Wednesday, September 16, 2015

The Hiding Place: Thanking God for Fleas


We’ve reached the point in The Hiding Place where Corrie ten Boom and her sister Betsie have been arrested for helping Jews hide and escape the Nazis in World War II Haarlem, sent first to a jail in Holland and a few months later to their first prison camp. From there, they are herded with other prisoners on a train, traveling south for more than three days into Nazi Germany. This was a dreaded fate – no one had heard of anyone returning from Germany.

Finally, they arrive. And discover they have been sent to Ravensbruck, a women’s prison camp whose horrors had reached back to Holland.

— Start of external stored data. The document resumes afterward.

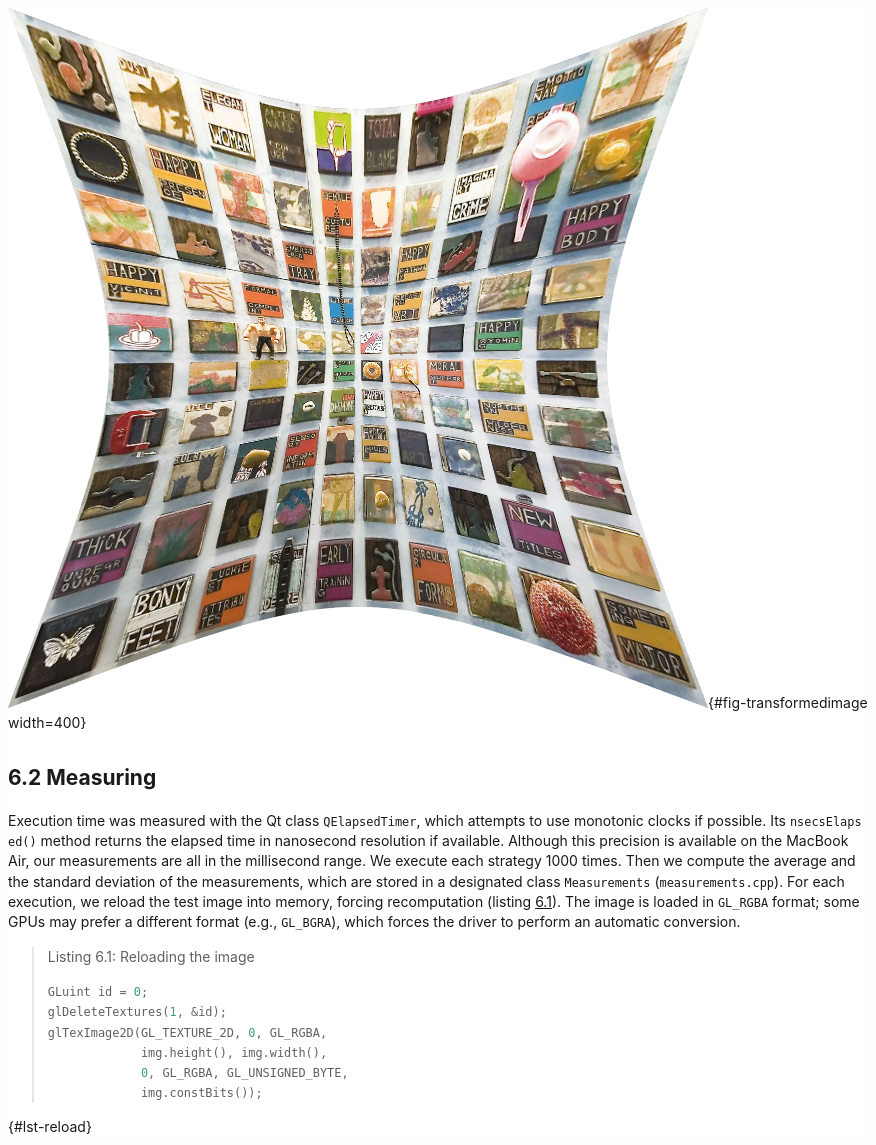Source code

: ![Figure 6.2 Transformed image](transformedimage.png){#fig-transformedimage width=400}

6.2 Measuring
-------------

Execution time was measured with the Qt class `QElapsedTimer`, which attempts to use monotonic clocks if possible. Its `nsecsElapsed()` method returns the elapsed time in nanosecond resolution if available. Although this precision is available on the MacBook Air, our measurements are all in the millisecond range. We execute each strategy $1000$ times. Then we compute the average and the standard deviation of the measurements, which are stored in a designated class `Measurements` (`measurements.cpp`). For each execution, we reload the test image into memory, forcing recomputation (listing [6.1](#lst-reload)). The image is loaded in `GL_RGBA` format; some GPUs may prefer a different format (e.g., `GL_BGRA`), which forces the driver to perform an automatic conversion.

> Listing 6.1: Reloading the image
>
> ```c
> GLuint id = 0;
> glDeleteTextures(1, &id);
> glTexImage2D(GL_TEXTURE_2D, 0, GL_RGBA,
>              img.height(), img.width(),
>              0, GL_RGBA, GL_UNSIGNED_BYTE,
>              img.constBits());
> ```
{#lst-reload}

Ravensbruck was some 56 miles north of Berlin. Over the course of its existence, it housed an estimated 130,000 to 150,000 women prisoners from various countries in Europe, including Germany. No one knows for sure how many died there, but estimates run as high as 96,000. Many were transported to death camps in Poland; more than 2,000 were killed in gas chambers on site. Approximately 15,000 women survived and were liberated at the end of the war.

Corrie and Betsie’s first resting place there is a large tent with no sides, inhabited by too many women prisoners and lice. They are eventually assigned to a barracks, sharing a bed with five other women. Corrie still has a small Dutch Bible given to her earlier and her sister’s blue sweater, which she makes Betsie wear for warmth.

Terrible food, terrible latrine-like bathrooms, lice, fleas, and brutality from the guards (including the women guards). That was daily existence in Ravensbruck. When Betsie is taken to the camp hospital, Corrie sneaks in through the bathroom, where she finds bodies stacked against the wall.

At one point, Betsie reminds Corrie that they are to give thanks to God in all things, including Ravensbruck. They hold hands and pray their thanks – for being together, for having the Bible with them, and for the crowded conditions in the barracks that more women might hear the gospel.

And then Betsie tells her to give thanks for the fleas. Corrie can’t do it. “Betsie,” she says, “there’s no way even God could make me grateful for a flea.”

But Betsie insists. And the two sisters give thanks for the fleas.

I can’t imagine it. Right there, in an absolutely horrible, death-filled environment, the two ten Boom sisters give thanks.

For fleas.

Their attitude makes other notice. Gradually, the ten Booms become the center of a widening circle of the gospel.

And they give thanks for fleas.

Led by Jason Stasyszen and Sarah Salter, we’ve been reading The Hiding Place. To see more posts on this chapter, “Ravensbruck,” please visit Jason at Connecting to Impact.

Photograph: Female inmates working at Ravensbruck in 1939. Photo courtesy Wikimedia
"Bundesarchiv Bild 183-1985-0417-15, Ravensbrück, Konzentrationslager" by Bundesarchiv, Bild 183-1985-0417-15 / CC-BY-SA 3.0. Licensed under CC BY-SA 3.0 de via Commons. 

2 comments:

Maureen said...

This book is so great a testament to the strength of faith.

Sarah Helm's 'Ravensbruck', which I read earlier this year, takes the reader inside this concentration camp, which largely was where the Nazis housed, at least initially, women in the French resistance, other political prisoners, prostitutes and other "social undesirables", and Catholics or other religious. Extraordinarily, some remarkably moving events occurred among the women there.

jasonS said...

It is incredible. The testimony of choosing gratitude over despair opened up doors of opportunity for them to share the love and life of God. I'm humbled, challenged, and inspired all at the same time! Thanks Glynn.